- _REQUIRED ACTION A_
Write out the part of the passage on inflation and the CPI starting with "What is the" and going on through "tobacco and alcohol.", keeping every word unchanged.
- _REQUIRED ACTION B_
Resume the passage on inflation and the CPI, writing on from its last sentence.
*** PASSAGE PROVIDED ***
Rising inflation can have a direct impact on the lives of Americans. It means increases in prices at grocery stores, gas stations, and retail shops, making it harder to afford their daily necessities, particularly if wage increases don’t keep up.

Inflation is a phenomenon that can be reported using various measures, the most common of which is the rate of change in a measure called the Consumer Price Index (CPI).

What does the CPI measure?

The CPI, produced by the Bureau of Labor Statistics (BLS), measures changes in the prices paid by urban consumers (who are over 90% of the population) for a particular group of goods and services. The CPI looks specifically at the prices of apparel, education and communications, food and beverages, housing, medical care, recreation, transportation and other items in over 200 categories.

What is the difference between CPI and inflation?

The CPI is reported monthly alongside the “inflation rate,” which, though reported monthly, is a measure of percentage change in the CPI in the last year.

What items does the CPI track?

The BLS selects items for the CPI based on detailed information from Americans about what they buy, gathered through tens of thousands of weekly diaries and interviews with BLS employees. The Bureau calculates home prices and rent costs through surveys of people living in houses, apartments, and shared spaces. The index also includes user fees, such as for water and sewer service, and sales and excise taxes for specific items, like the extra tax governments impose on tobacco and alcohol.

Tracking the price of cheese

When a new item starts coming up in those diaries and interviews, a data collector working for the BLS goes into a store and picks one of the most popular varieties to enter into the CPI sample. For example, when selecting cheese, the data collector will pick the most often bought cheese in the most often purchased size — say, a 6-ounce package of cheddar. That cheddar will then be tracked at the same grocery store every month to see if its price goes up or down. BLS data collectors track the prices of about 80,000 items each month. Every item stays in the sample until it’s rotated out after four years.
*** End of PASSAGE PROVIDED ***
*** AVAILABLE DATA ***
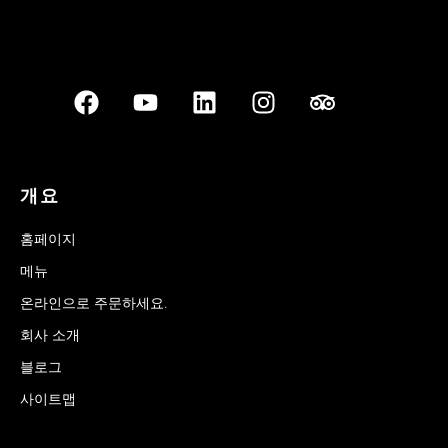
개요
홈페이지
메뉴
온라인으로 주문하세요.
회사 소개
블로그
사이트맵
*** End of AVAILABLE DATA ***
- _WRITTEN ANSWER A_
What is the difference between CPI and inflation?

The CPI is reported monthly alongside the “inflation rate,” which, though reported monthly, is a measure of percentage change in the CPI in the last year.

What items does the CPI track?

The BLS selects items for the CPI based on detailed information from Americans about what they buy, gathered through tens of thousands of weekly diaries and interviews with BLS employees. The Bureau calculates home prices and rent costs through surveys of people living in houses, apartments, and shared spaces. The index also includes user fees, such as for water and sewer service, and sales and excise taxes for specific items, like the extra tax governments impose on tobacco and alcohol.

- _WRITTEN ANSWER B_
The price change for each product in the sample is then given a weight based on its importance and Americans’ spending habits. Given the careful selection of products and the weight each is given, the BLS then estimates price changes for all kinds of, say, cheese in all grocery stores across the country.

The BLS also publishes different CPI indexes that look just at specific geographic areas, as well as individual indexes for specific item categories.

How has the CPI changed over time?

The CPI has risen in the post-World War II period, sometimes quickly, sometimes slowly. Some notable outliers include the deflationary period from July to December 2008 during the Great Recession and from February to May 2020 during the COVID-19 pandemic.

CPI grew by historically high rates during the late 1970s and early 1980s before slowing in the late 1980s and up until the current decade. Late 2021 through early 2023 was a period of high inflation; the annual rate in 2022 was its highest since the early 1980s.

What is a good inflation rate?

The Federal Reserve tracks the CPI closely and has officially targeted a 2% inflation rate since 2012.

How else is the CPI used?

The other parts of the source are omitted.